Sex cord-stromal tumors are a rare type of ovarian tumor that account for up to 7–8% of ovarian neoplasms [2]. Within these tumors, OSCT-NOS is a very rare subtype. SCT-NOS tends to affect young women, with a mean age of 43 years and occasionally before puberty [3]. Most are benign, but 25–40% tend to have malignant activity, such as peritoneal metastasis, and they tend to be unilateral [4].
The term “steroid cell tumors” was first used by Scully in 1979, and previously they were classified as “lipid or lipoid” cell tumors. The term “not otherwise specified” implies that the cell lineage is not well defined and cannot be categorized as Leydig cell or stromal luteoma tumors [3, 5].
Its diagnosis is elusive and most of the time by exclusion. The most typical clinical manifestations of OSCT-NOS are androgen-related symptoms, such as hirsutism or virilization, present in 56–77% of cases due to most of its tumors are functioning. Furthermore, 5–6% are clinically associated with Cushing’s syndrome and 25% are non-functioning [3]. However, in case of a woman complaining of hyperandrogenic symptoms, it is important to bear in mind the wide range of differential diagnoses, such as PCOS, non-classical congenital adrenal hyperplasia, ovarian or adrenal tumors, hyperthecosis, or androgen-secreting neoplasms [2]. For this purpose, proper laboratory and imaging tests should be performed. In our case, we discarded those diagnoses due to normal DHEA and DHEAS levels, the lack of normalization of testosterone and 17-OHP levels after a suppression test with dexamethasone, the absence of polycystic ovarian morphology, and the presence of a right adnexal tumor in the ultrasonography and tomography scans. The observation that SCT had different echogenicity from the ovary and low impedance values could be useful for diagnosis [6]; however, some misdiagnoses could be reported if it has a multicystic structure [7].
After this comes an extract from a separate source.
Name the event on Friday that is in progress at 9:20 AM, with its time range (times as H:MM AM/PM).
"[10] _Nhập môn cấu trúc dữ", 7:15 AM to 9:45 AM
The pathology characteristics of the OSCT are useful in confirming the diagnosis. Macroscopically, the SCT are often yellow due to their lipidic content, solid, and well circumscribed [8]. The evaluation of histological characteristics is mandatory for proper classification. NOS tumors lack Reinke crystals in the cytoplasm, proper of Leydig cell tumors. Additionally, they have eosinophilic cytoplasm, irregular cords, nests of large rounded-to-polygonal cells, and round nuclei with prominent nucleoli [3, 8]. Their stroma is sparse, consisting of delicate connective tissue supporting rich vascularity [8].
There are certain pathological features that indicate malignancy: two or more mitotic figures per ten high-power fields (associated with 92% of malignancy), tissular necrosis (86% of malignancy), a diameter bigger than 7 cm (78% of malignancy), hemorrhage (77% of malignancy), and nuclear atypia grade 2 or 3 (64% of malignancy) [5, 9]. In the present case, we did not find any of the characteristics mentioned above, leading us to classify it as a benign tumor. Furthermore, besides histology, in this case the immunohistochemistry revealed that tumoral cells were positive for vimentin and gonadotropin chorionic hormone and negative for estrogen receptors, progesterone receptors, and androgen receptors, confirming the diagnosis.
The primary treatment of OSCT-NOS is surgery. Other treatments, such as radiotherapy or chemotherapy, have not been tried, probably due to OSCT-NOS being rare and most often benign. There are some reports that suggest the use of gonadotropin-releasing hormone analogs (GnRHa) to decrease hormonal secretion and induce apoptosis as an attempt to avoid surgery or as a postoperative adjuvant therapy. However, the most recommended approach in young women with low-stage disease, as presented in this case, is a unilateral salpingo-oophorectomy. This surgery also allows for the preservation of fertility [3,4,5, 8]. However, if there is evidence of malignancy, an additional hysterectomy should be performed [2]. Most cases reported in the literature, as in this case, normalize their menstrual cycles and virilization signs along with testosterone, androstenedione, and 17-OHP levels after surgery.